*** Provided data ***

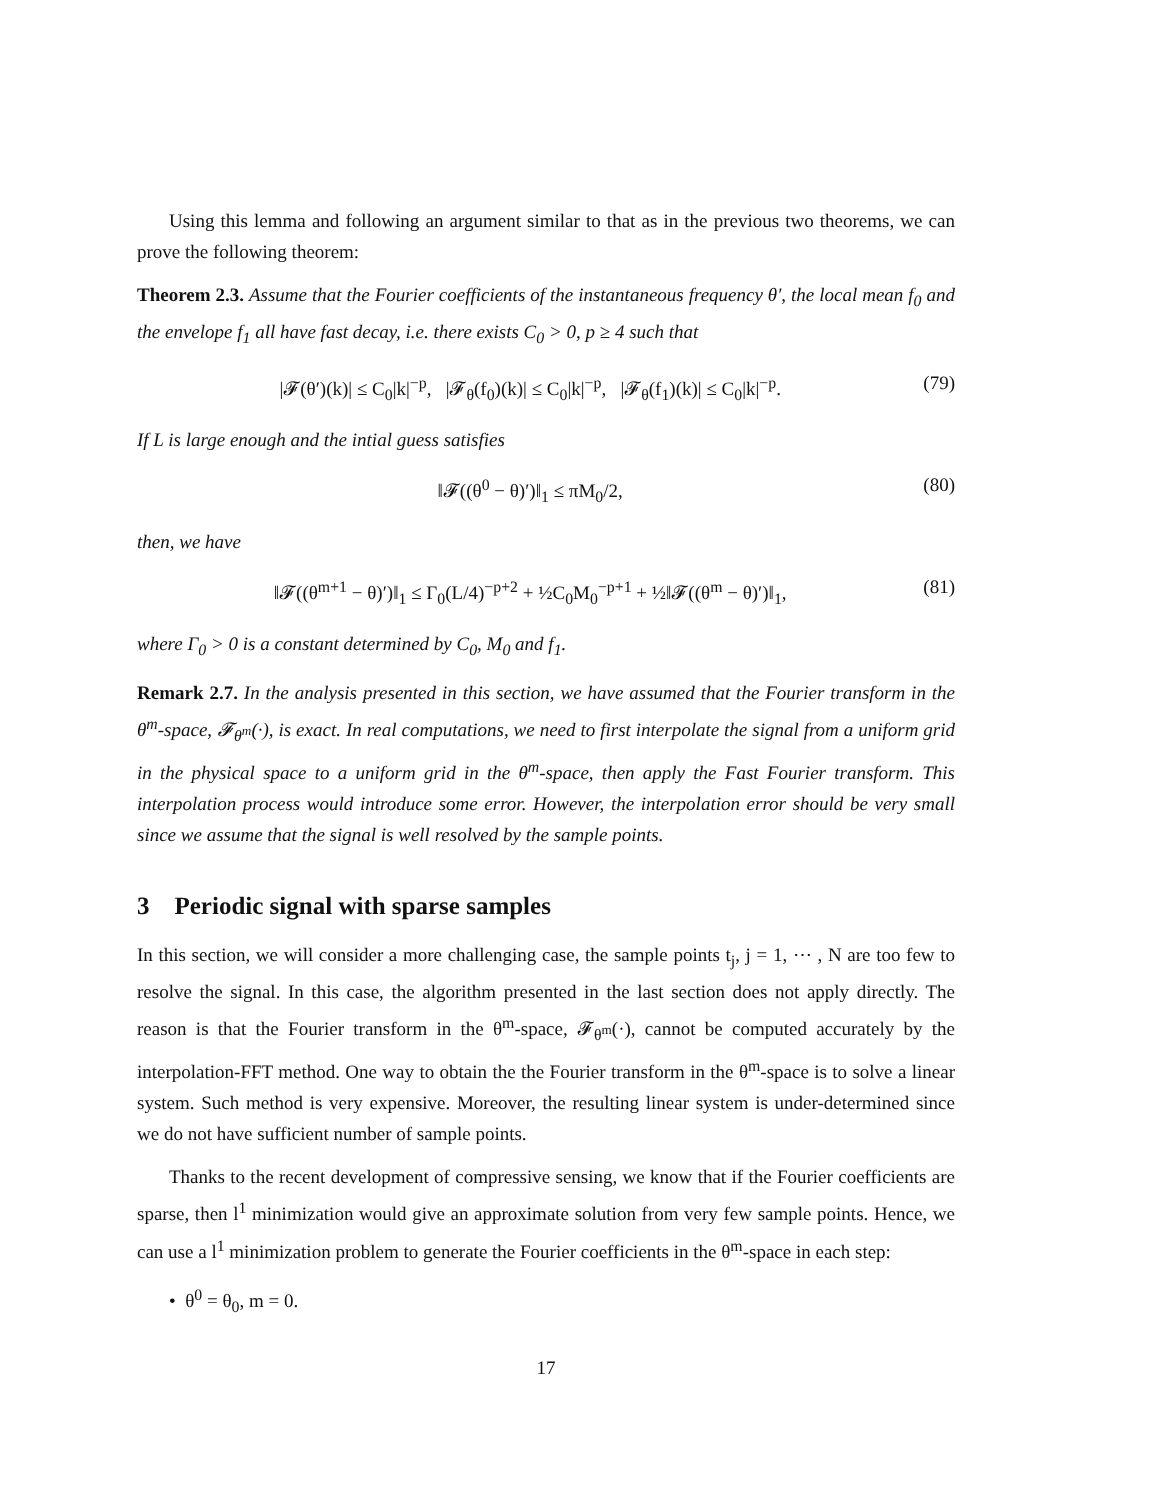Using this lemma and following an argument similar to that as in the previous two theorems, we can prove the following theorem:
Theorem 2.3. Assume that the Fourier coefficients of the instantaneous frequency θ′, the local mean f<sub>0</sub> and the envelope f<sub>1</sub> all have fast decay, i.e. there exists C<sub>0</sub> > 0, p ≥ 4 such that
|𝓕(θ′)(k)| ≤ C<sub>0</sub>|k|<sup>−p</sup>, |𝓕<sub>θ</sub>(f<sub>0</sub>)(k)| ≤ C<sub>0</sub>|k|<sup>−p</sup>, |𝓕<sub>θ</sub>(f<sub>1</sub>)(k)| ≤ C<sub>0</sub>|k|<sup>−p</sup>. (79)
If L is large enough and the intial guess satisfies
‖𝓕((θ<sup>0</sup> − θ)′)‖<sub>1</sub> ≤ πM<sub>0</sub>/2, (80)
then, we have
‖𝓕((θ<sup>m+1</sup> − θ)′)‖<sub>1</sub> ≤ Γ<sub>0</sub>(L/4)<sup>−p+2</sup> + ½C<sub>0</sub>M<sub>0</sub><sup>−p+1</sup> + ½‖𝓕((θ<sup>m</sup> − θ)′)‖<sub>1</sub>, (81)
where Γ<sub>0</sub> > 0 is a constant determined by C<sub>0</sub>, M<sub>0</sub> and f<sub>1</sub>.
Remark 2.7. In the analysis presented in this section, we have assumed that the Fourier transform in the θ<sup>m</sup>-space, 𝓕<sub>θ<sup>m</sup></sub>(·), is exact. In real computations, we need to first interpolate the signal from a uniform grid in the physical space to a uniform grid in the θ<sup>m</sup>-space, then apply the Fast Fourier transform. This interpolation process would introduce some error. However, the interpolation error should be very small since we assume that the signal is well resolved by the sample points.
3 Periodic signal with sparse samples
In this section, we will consider a more challenging case, the sample points t<sub>j</sub>, j = 1, ⋯ , N are too few to resolve the signal. In this case, the algorithm presented in the last section does not apply directly. The reason is that the Fourier transform in the θ<sup>m</sup>-space, 𝓕<sub>θ<sup>m</sup></sub>(·), cannot be computed accurately by the interpolation-FFT method. One way to obtain the the Fourier transform in the θ<sup>m</sup>-space is to solve a linear system. Such method is very expensive. Moreover, the resulting linear system is under-determined since we do not have sufficient number of sample points.
Thanks to the recent development of compressive sensing, we know that if the Fourier coefficients are sparse, then l<sup>1</sup> minimization would give an approximate solution from very few sample points. Hence, we can use a l<sup>1</sup> minimization problem to generate the Fourier coefficients in the θ<sup>m</sup>-space in each step:
• θ<sup>0</sup> = θ<sub>0</sub>, m = 0.
17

*** End of Provided data ***

> [Try it]:
Your answer should consist solely of the lines above from the line with "If L is large" to the line with "In this section, we will", both included, reproduced exactly.

> [Response below]:
If L is large enough and the intial guess satisfies
‖𝓕((θ<sup>0</sup> − θ)′)‖<sub>1</sub> ≤ πM<sub>0</sub>/2, (80)
then, we have
‖𝓕((θ<sup>m+1</sup> − θ)′)‖<sub>1</sub> ≤ Γ<sub>0</sub>(L/4)<sup>−p+2</sup> + ½C<sub>0</sub>M<sub>0</sub><sup>−p+1</sup> + ½‖𝓕((θ<sup>m</sup> − θ)′)‖<sub>1</sub>, (81)
where Γ<sub>0</sub> > 0 is a constant determined by C<sub>0</sub>, M<sub>0</sub> and f<sub>1</sub>.
Remark 2.7. In the analysis presented in this section, we have assumed that the Fourier transform in the θ<sup>m</sup>-space, 𝓕<sub>θ<sup>m</sup></sub>(·), is exact. In real computations, we need to first interpolate the signal from a uniform grid in the physical space to a uniform grid in the θ<sup>m</sup>-space, then apply the Fast Fourier transform. This interpolation process would introduce some error. However, the interpolation error should be very small since we assume that the signal is well resolved by the sample points.
3 Periodic signal with sparse samples
In this section, we will consider a more challenging case, the sample points t<sub>j</sub>, j = 1, ⋯ , N are too few to resolve the signal. In this case, the algorithm presented in the last section does not apply directly. The reason is that the Fourier transform in the θ<sup>m</sup>-space, 𝓕<sub>θ<sup>m</sup></sub>(·), cannot be computed accurately by the interpolation-FFT method. One way to obtain the the Fourier transform in the θ<sup>m</sup>-space is to solve a linear system. Such method is very expensive. Moreover, the resulting linear system is under-determined since we do not have sufficient number of sample points.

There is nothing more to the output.